Modifica i dati qui sotto sostituendo "sum" con "total" e lasciando invariato tutto il resto. Per favore, ometti le immagini nella risposta.

- Materiale di esercitazione:

┄┄┄┄┄┄┄┄┄┄

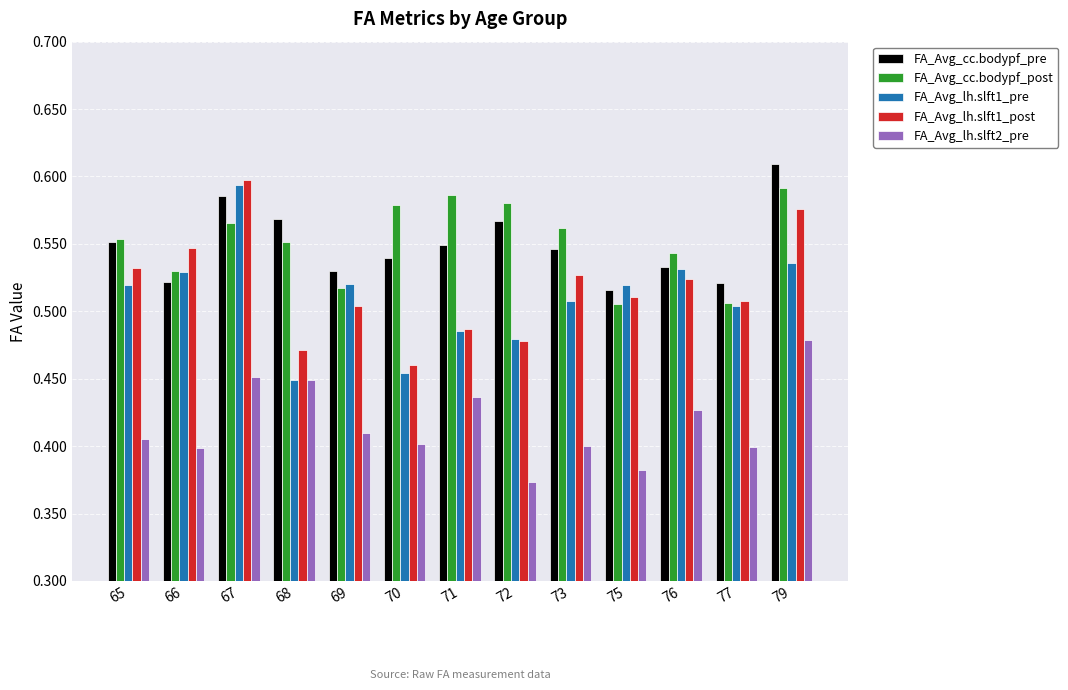

What is the sum of all FA_Avg_lh.slft1_post values?

6.7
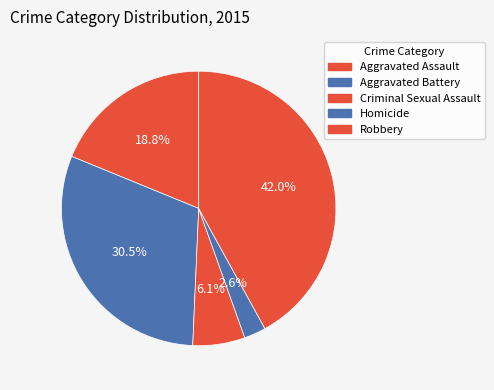

Which slice is the largest?

Robbery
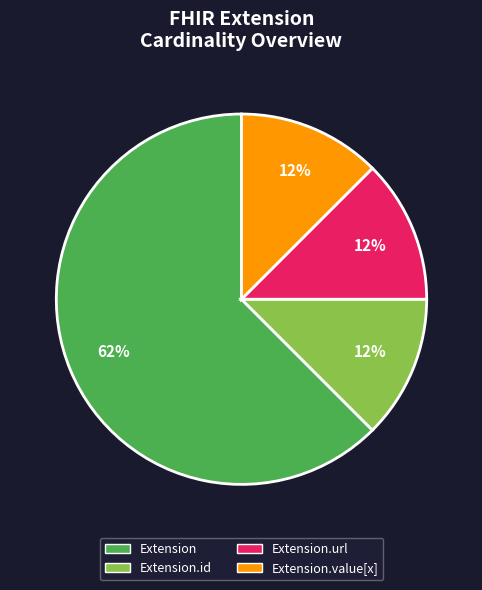

Is the sum of Extension.value[x] and Extension.url greater than half?

No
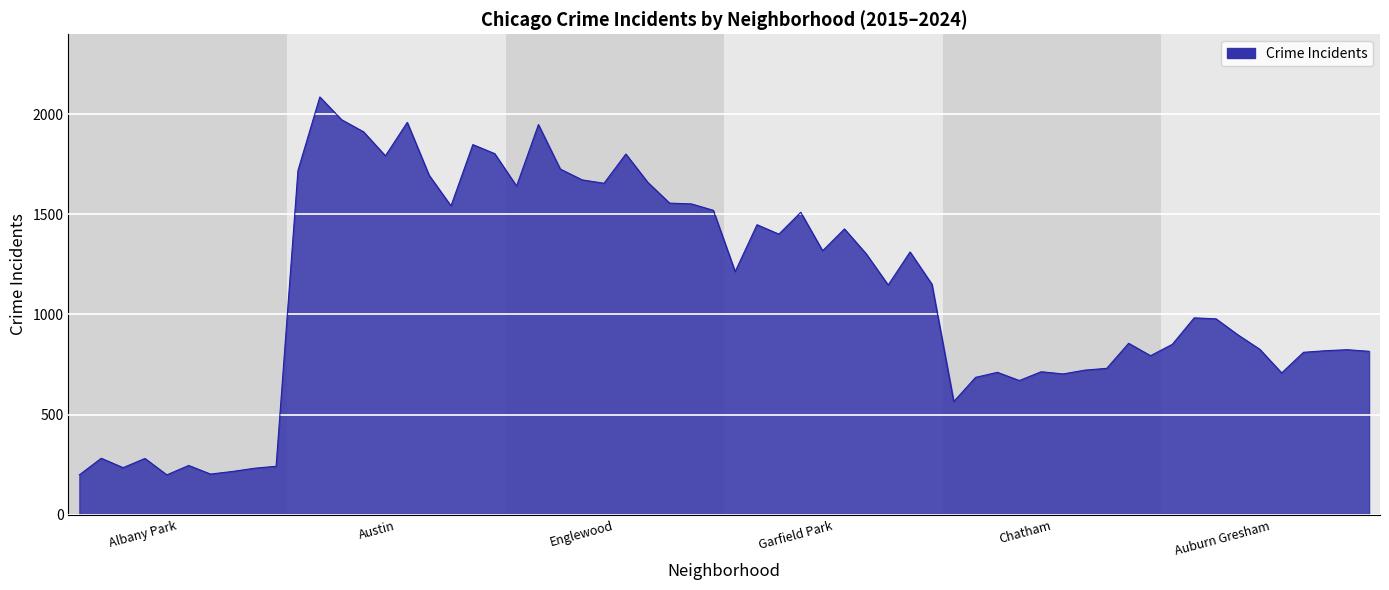

What is the sum of all values?

66290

┄┄┄┄┄┄┄┄┄┄

- Risultato:
What is the total of all FA_Avg_lh.slft1_post values?

6.7

Which slice is the largest?

Robbery

Is the total of Extension.value[x] and Extension.url greater than half?

No

What is the total of all values?

66290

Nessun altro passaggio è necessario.